Findings show that while LLMs demonstrate emerging ability to recognize affect, zero-shot performance lags behind specialized supervised models across chit-chat ERC, ToD ERC, and clinical depression detection. The gap narrows when prompts include explicit label definitions and when models are instruction-tuned (e.g., Alpaca-7B), highlighting the importance of prompt-following capabilities. Larger models better exploit ICL and longer contexts for nuanced tasks like EmoWOZ and DAIC-WOZ, but are also more sensitive to ASR noise in long prompts, particularly for depression detection. Fine-tuning open-source LLMs with parameter-efficient LoRA yields near-SOTA performance on IEMOCAP (4-way) and EmoWOZ with as little as 50% of the training data, suggesting LLMs can serve as practical ERC front-ends in dialogue systems. Persistent gaps in IEMOCAP 5-way (due to the semantically underspecified Other class) and DAIC-WOZ (label imbalance, long-context nuance) indicate that label schema design, learning objectives beyond standard LM loss, and long-context handling are crucial for further progress.

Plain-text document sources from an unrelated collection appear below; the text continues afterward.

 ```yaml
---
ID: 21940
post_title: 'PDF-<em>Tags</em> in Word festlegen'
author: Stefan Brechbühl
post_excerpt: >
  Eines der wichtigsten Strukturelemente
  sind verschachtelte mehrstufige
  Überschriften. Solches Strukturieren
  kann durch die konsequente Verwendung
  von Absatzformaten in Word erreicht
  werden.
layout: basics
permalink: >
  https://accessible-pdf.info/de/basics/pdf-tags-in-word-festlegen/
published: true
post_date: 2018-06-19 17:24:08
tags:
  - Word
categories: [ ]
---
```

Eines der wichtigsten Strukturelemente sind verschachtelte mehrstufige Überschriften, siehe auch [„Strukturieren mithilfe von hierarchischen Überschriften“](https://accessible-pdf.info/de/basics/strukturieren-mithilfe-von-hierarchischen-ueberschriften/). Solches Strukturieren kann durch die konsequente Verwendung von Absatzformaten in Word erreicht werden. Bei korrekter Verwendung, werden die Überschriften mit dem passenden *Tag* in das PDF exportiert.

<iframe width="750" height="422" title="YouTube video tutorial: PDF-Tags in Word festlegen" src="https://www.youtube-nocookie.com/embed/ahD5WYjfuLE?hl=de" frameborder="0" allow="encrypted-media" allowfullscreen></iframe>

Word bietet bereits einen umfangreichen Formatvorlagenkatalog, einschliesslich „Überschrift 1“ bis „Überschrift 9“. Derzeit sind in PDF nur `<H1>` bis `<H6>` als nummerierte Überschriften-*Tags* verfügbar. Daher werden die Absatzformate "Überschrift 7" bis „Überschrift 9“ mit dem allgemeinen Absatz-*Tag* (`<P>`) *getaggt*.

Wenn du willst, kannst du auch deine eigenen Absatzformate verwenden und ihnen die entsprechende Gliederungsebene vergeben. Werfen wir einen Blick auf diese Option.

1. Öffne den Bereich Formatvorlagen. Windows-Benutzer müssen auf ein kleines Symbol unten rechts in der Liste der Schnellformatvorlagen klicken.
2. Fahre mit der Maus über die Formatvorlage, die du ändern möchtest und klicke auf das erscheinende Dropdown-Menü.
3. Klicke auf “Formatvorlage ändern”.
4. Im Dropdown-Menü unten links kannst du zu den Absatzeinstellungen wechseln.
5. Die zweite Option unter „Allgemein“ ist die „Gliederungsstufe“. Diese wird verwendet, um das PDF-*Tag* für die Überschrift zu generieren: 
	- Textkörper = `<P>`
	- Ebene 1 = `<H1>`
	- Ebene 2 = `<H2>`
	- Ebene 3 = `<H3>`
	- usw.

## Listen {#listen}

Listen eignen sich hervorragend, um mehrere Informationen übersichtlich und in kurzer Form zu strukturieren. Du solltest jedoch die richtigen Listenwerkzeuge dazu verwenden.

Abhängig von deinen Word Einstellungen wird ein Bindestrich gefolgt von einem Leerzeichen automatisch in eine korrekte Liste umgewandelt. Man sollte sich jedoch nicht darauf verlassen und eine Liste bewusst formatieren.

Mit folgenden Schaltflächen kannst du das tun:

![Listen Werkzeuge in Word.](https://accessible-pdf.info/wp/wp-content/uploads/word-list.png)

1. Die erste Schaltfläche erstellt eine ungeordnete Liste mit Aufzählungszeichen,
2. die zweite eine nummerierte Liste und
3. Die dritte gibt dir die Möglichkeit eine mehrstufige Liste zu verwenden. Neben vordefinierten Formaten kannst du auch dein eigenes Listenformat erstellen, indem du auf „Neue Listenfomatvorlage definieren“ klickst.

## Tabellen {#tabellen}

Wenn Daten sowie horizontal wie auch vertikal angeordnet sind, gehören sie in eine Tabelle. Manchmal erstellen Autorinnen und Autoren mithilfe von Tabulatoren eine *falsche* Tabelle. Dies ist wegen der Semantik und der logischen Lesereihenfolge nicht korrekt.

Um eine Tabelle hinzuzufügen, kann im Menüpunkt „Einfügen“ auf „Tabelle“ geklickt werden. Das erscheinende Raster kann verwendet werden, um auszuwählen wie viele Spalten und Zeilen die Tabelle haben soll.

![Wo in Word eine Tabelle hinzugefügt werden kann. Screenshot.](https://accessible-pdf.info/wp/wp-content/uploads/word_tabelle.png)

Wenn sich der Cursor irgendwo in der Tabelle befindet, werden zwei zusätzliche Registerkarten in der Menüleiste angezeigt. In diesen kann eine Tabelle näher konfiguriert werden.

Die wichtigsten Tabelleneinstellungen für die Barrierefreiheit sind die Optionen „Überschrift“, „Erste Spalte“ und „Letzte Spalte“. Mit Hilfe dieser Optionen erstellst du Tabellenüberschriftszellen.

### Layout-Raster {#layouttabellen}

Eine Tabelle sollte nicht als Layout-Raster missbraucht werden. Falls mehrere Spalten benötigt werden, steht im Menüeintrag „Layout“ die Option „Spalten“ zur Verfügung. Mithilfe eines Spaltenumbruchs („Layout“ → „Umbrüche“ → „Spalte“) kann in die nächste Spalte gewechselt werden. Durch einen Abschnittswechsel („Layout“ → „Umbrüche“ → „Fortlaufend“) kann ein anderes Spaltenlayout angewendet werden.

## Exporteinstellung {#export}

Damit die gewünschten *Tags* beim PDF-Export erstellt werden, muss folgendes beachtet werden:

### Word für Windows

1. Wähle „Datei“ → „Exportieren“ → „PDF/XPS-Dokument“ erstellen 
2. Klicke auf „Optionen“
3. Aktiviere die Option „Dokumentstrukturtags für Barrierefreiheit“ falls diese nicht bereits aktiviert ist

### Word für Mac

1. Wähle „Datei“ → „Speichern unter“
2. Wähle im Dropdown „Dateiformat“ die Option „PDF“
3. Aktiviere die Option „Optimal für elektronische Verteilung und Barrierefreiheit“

The study benchmarks LLMs (LLaMA-7B, Alpaca-7B, LLaMA-3-8B, GPT-3.5, GPT-4) for affect recognition across open-domain, task-oriented, and clinical dialogues under zero-shot, few-shot ICL, and task-specific fine-tuning. Zero-shot LLMs remain below supervised SOTAs, but explicit label definitions and instruction tuning help. LLMs are generally robust to ASR noise for emotion recognition but not for depression detection over long noisy contexts. Larger models benefit more from more ICL examples. With LoRA fine-tuning and only 50% of training data, open-source LLMs approach SOTA on IEMOCAP (4-way) and EmoWOZ, underscoring their utility as ERC modules. Future research should address long-context utilization, balanced objectives for clinical detection tasks, semantically meaningful label design (reducing Other), and efficient inference for real-time systems.

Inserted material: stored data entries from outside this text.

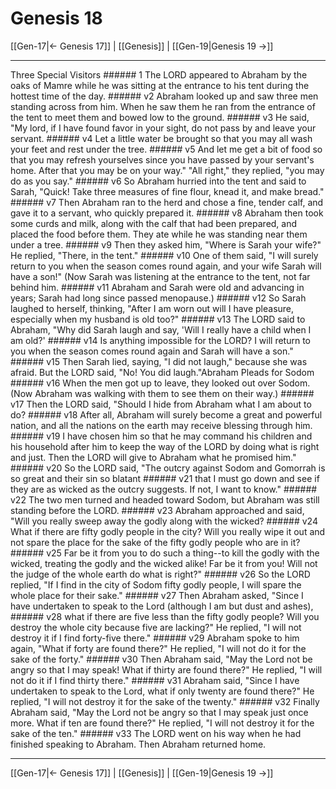 # Genesis 18

[[Gen-17|← Genesis 17]] | [[Genesis]] | [[Gen-19|Genesis 19 →]]
***

Three Special Visitors ###### 1 The LORD appeared to Abraham by the oaks of Mamre while he was sitting at the entrance to his tent during the hottest time of the day. ###### v2 Abraham looked up and saw three men standing across from him. When he saw them he ran from the entrance of the tent to meet them and bowed low to the ground. ###### v3 He said, "My lord, if I have found favor in your sight, do not pass by and leave your servant. ###### v4 Let a little water be brought so that you may all wash your feet and rest under the tree. ###### v5 And let me get a bit of food so that you may refresh yourselves since you have passed by your servant's home. After that you may be on your way." "All right," they replied, "you may do as you say." ###### v6 So Abraham hurried into the tent and said to Sarah, "Quick! Take three measures of fine flour, knead it, and make bread." ###### v7 Then Abraham ran to the herd and chose a fine, tender calf, and gave it to a servant, who quickly prepared it. ###### v8 Abraham then took some curds and milk, along with the calf that had been prepared, and placed the food before them. They ate while he was standing near them under a tree. ###### v9 Then they asked him, "Where is Sarah your wife?" He replied, "There, in the tent." ###### v10 One of them said, "I will surely return to you when the season comes round again, and your wife Sarah will have a son!" (Now Sarah was listening at the entrance to the tent, not far behind him. ###### v11 Abraham and Sarah were old and advancing in years; Sarah had long since passed menopause.) ###### v12 So Sarah laughed to herself, thinking, "After I am worn out will I have pleasure, especially when my husband is old too?" ###### v13 The LORD said to Abraham, "Why did Sarah laugh and say, 'Will I really have a child when I am old?' ###### v14 Is anything impossible for the LORD? I will return to you when the season comes round again and Sarah will have a son." ###### v15 Then Sarah lied, saying, "I did not laugh," because she was afraid. But the LORD said, "No! You did laugh."Abraham Pleads for Sodom ###### v16 When the men got up to leave, they looked out over Sodom. (Now Abraham was walking with them to see them on their way.) ###### v17 Then the LORD said, "Should I hide from Abraham what I am about to do? ###### v18 After all, Abraham will surely become a great and powerful nation, and all the nations on the earth may receive blessing through him. ###### v19 I have chosen him so that he may command his children and his household after him to keep the way of the LORD by doing what is right and just. Then the LORD will give to Abraham what he promised him." ###### v20 So the LORD said, "The outcry against Sodom and Gomorrah is so great and their sin so blatant ###### v21 that I must go down and see if they are as wicked as the outcry suggests. If not, I want to know." ###### v22 The two men turned and headed toward Sodom, but Abraham was still standing before the LORD. ###### v23 Abraham approached and said, "Will you really sweep away the godly along with the wicked? ###### v24 What if there are fifty godly people in the city? Will you really wipe it out and not spare the place for the sake of the fifty godly people who are in it? ###### v25 Far be it from you to do such a thing--to kill the godly with the wicked, treating the godly and the wicked alike! Far be it from you! Will not the judge of the whole earth do what is right?" ###### v26 So the LORD replied, "If I find in the city of Sodom fifty godly people, I will spare the whole place for their sake." ###### v27 Then Abraham asked, "Since I have undertaken to speak to the Lord (although I am but dust and ashes), ###### v28 what if there are five less than the fifty godly people? Will you destroy the whole city because five are lacking?" He replied, "I will not destroy it if I find forty-five there." ###### v29 Abraham spoke to him again, "What if forty are found there?" He replied, "I will not do it for the sake of the forty." ###### v30 Then Abraham said, "May the Lord not be angry so that I may speak! What if thirty are found there?" He replied, "I will not do it if I find thirty there." ###### v31 Abraham said, "Since I have undertaken to speak to the Lord, what if only twenty are found there?" He replied, "I will not destroy it for the sake of the twenty." ###### v32 Finally Abraham said, "May the Lord not be angry so that I may speak just once more. What if ten are found there?" He replied, "I will not destroy it for the sake of the ten." ###### v33 The LORD went on his way when he had finished speaking to Abraham. Then Abraham returned home.

***
[[Gen-17|← Genesis 17]] | [[Genesis]] | [[Gen-19|Genesis 19 →]]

Key limitations include: (1) Inference latency and resource demands—LLM inference is slow and scales with prompt length and number of ICL examples, challenging real-time deployment. (2) Long-context effectiveness—attention mechanisms’ effective span limits the utility of very long prompts, especially in dialogue-level depression detection. (3) Dataset scope—only one dataset per domain was used; broader affect types and dialogue settings remain unexplored. (4) Class imbalance—datasets exhibit imbalance; while SOTAs used augmentation, addressing imbalance and potential divergence of LLM-generated synthetic data from real data were beyond scope. (5) DAIC-WOZ fine-tuning—LM objective and small, imbalanced training data led to majority-class bias, suggesting a need for task-specific objectives. (6) Use of external API models (GPT-3.5/4) involves data transfer and potential privacy considerations; although compliant with provider policies, this may limit some applications.